[Dataset entries]
Start of Block

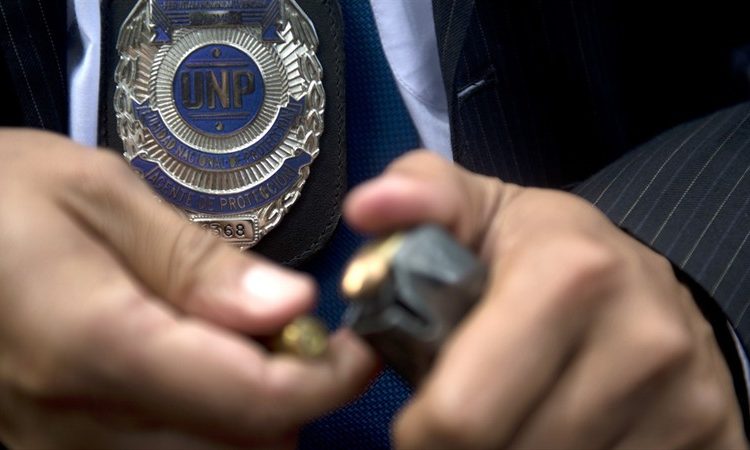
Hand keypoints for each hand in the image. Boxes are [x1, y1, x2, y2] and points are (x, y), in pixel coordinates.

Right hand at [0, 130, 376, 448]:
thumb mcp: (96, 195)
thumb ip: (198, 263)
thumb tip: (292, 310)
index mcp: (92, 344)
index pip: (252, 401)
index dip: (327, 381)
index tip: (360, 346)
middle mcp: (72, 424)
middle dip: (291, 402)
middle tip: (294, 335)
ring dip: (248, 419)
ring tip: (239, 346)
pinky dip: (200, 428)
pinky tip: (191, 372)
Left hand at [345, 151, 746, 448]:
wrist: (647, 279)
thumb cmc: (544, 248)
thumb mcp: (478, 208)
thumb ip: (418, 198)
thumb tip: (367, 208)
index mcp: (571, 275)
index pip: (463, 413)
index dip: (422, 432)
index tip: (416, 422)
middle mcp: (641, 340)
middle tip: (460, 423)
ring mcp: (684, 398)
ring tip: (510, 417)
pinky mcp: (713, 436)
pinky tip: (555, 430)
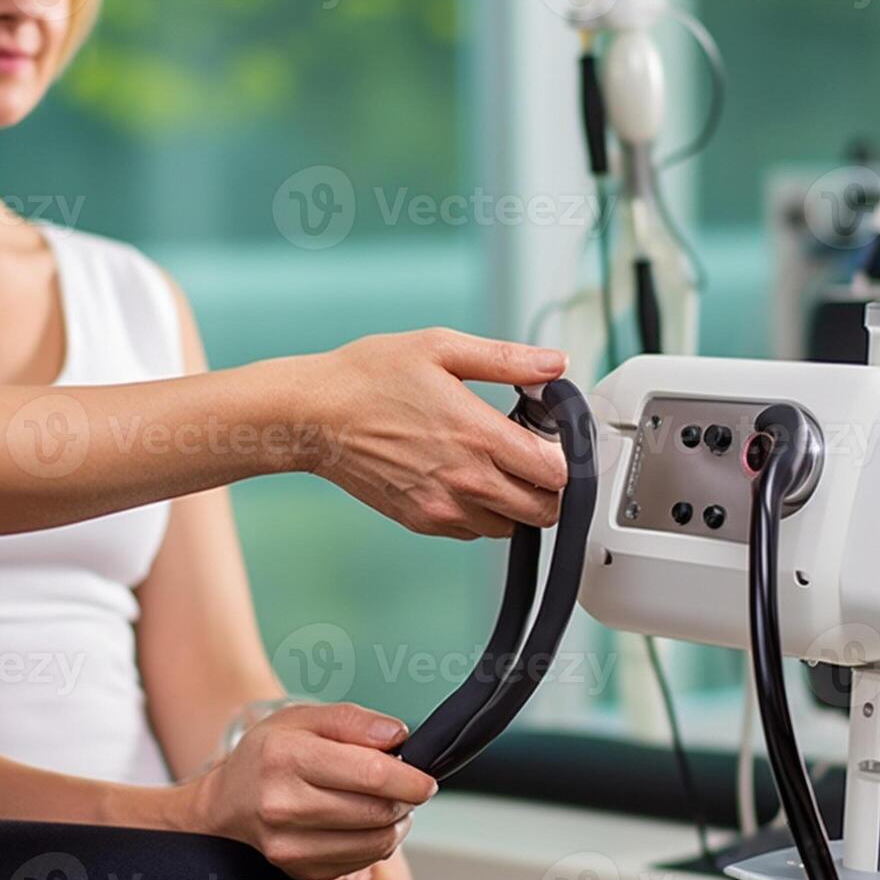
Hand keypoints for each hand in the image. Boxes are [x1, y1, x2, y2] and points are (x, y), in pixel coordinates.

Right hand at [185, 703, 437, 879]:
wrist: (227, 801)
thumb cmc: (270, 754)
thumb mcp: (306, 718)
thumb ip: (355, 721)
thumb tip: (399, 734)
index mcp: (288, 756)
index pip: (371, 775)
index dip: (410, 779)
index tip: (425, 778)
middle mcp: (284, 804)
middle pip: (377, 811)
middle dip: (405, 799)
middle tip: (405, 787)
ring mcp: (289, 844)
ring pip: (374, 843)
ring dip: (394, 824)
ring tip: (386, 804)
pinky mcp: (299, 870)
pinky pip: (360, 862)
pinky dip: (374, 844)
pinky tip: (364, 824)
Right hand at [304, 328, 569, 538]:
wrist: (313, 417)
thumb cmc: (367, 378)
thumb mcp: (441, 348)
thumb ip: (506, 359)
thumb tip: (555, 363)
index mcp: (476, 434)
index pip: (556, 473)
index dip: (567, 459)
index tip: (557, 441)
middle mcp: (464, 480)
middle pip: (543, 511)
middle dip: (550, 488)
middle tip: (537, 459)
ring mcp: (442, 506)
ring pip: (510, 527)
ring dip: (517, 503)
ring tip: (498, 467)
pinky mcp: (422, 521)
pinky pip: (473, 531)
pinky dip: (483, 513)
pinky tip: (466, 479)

End of Block

=== AIM OF THE TASK ===
Repeat exactly the lines from the one holding "index mcp: (92, 344)" through the last line of the entries, both included; the pictures do not belong in the copy.

=== COMPLETED EXERCISE ===
index mcp: (92, 344)
index pip: (252, 401)
index dip: (327, 381)
index tip: (360, 346)
middle mcp: (72, 424)
middle dip: (291, 402)
middle tip: (294, 335)
ring dip: (248, 419)
ring tip: (239, 346)
pinky dip: (200, 428)
pinky tip: (191, 372)
Left hand at [345, 151, 746, 448]:
wrist: (647, 279)
thumb cmc: (544, 248)
thumb mcp: (478, 208)
thumb ip: (418, 198)
thumb tip: (367, 208)
index mcp: (571, 275)
index pip: (463, 413)
index dip: (422, 432)
index tip: (416, 422)
middle mcp: (641, 340)
middle tip: (460, 423)
ring mcp: (684, 398)
ring tip: (510, 417)
pinky mcp: (713, 436)
pinky tip: (555, 430)
Hand keypoints for each hand in the image. Boxes are [x1, y1, x2, y2] and points are (x, y), in pixel coordinates.

Right hand at [185, 703, 437, 879]:
wrist: (227, 801)
thumb cmc: (270, 754)
thumb mcp: (306, 718)
thumb ip: (355, 721)
thumb tip: (399, 734)
index mcp: (288, 756)
index pip: (371, 775)
index dip: (410, 779)
index tip: (425, 778)
middle mcp: (284, 804)
middle pip: (377, 811)
middle dip: (405, 799)
middle tip: (405, 787)
ring mcp: (289, 844)
ring pip: (374, 843)
ring dip: (394, 824)
ring tip: (386, 804)
pinky mcp: (299, 870)
pinky pip: (360, 862)
pinky dip: (374, 844)
pinky tip: (364, 824)
Right hand at [304, 328, 569, 538]:
wrist: (313, 417)
thumb cmc: (367, 378)
thumb mcp: (441, 348)
thumb ip: (506, 359)
thumb tip: (555, 363)
index mcp: (476, 434)
index pip: (556, 473)
index dip: (567, 459)
index tip: (557, 441)
middle mcp: (464, 480)
middle pip: (543, 511)
middle dip: (550, 488)
middle tip: (537, 459)
ring mcp: (442, 506)
ring pip: (510, 527)
ring dip: (517, 503)
ring tip: (498, 467)
pinky mcp: (422, 521)
pinky pip: (473, 531)
pinky dip: (483, 513)
pinky tip: (466, 479)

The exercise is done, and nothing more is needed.